- **Aim of the task**:
Start to finish, retype the entries exactly while omitting the pictures.

Dataset entries:

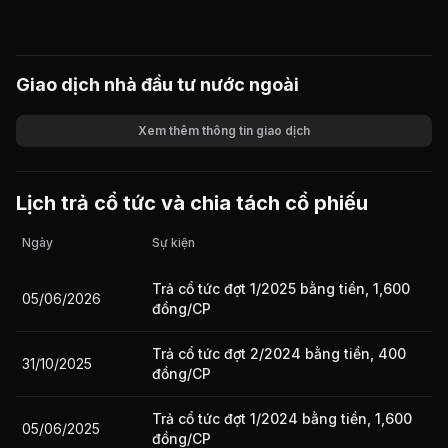
Giao dịch nhà đầu tư nước ngoài
Xem thêm thông tin giao dịch
Khối lượng
Giá trị giao dịch
Lịch trả cổ tức và chia tách cổ phiếu
Ngày
Sự kiện
Trả cổ tức đợt 1/2025 bằng tiền, 1,600
05/06/2026
đồng/CP
Trả cổ tức đợt 2/2024 bằng tiền, 400
31/10/2025
đồng/CP
Trả cổ tức đợt 1/2024 bằng tiền, 1,600
05/06/2025
đồng/CP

- **Output for this exercise**:
Giao dịch nhà đầu tư nước ngoài
Xem thêm thông tin giao dịch
Khối lượng
Giá trị giao dịch
Lịch trả cổ tức và chia tách cổ phiếu
Ngày
Sự kiện
Trả cổ tức đợt 1/2025 bằng tiền, 1,600
05/06/2026
đồng/CP
Trả cổ tức đợt 2/2024 bằng tiền, 400
31/10/2025
đồng/CP
Trả cổ tức đợt 1/2024 bằng tiền, 1,600
05/06/2025
đồng/CP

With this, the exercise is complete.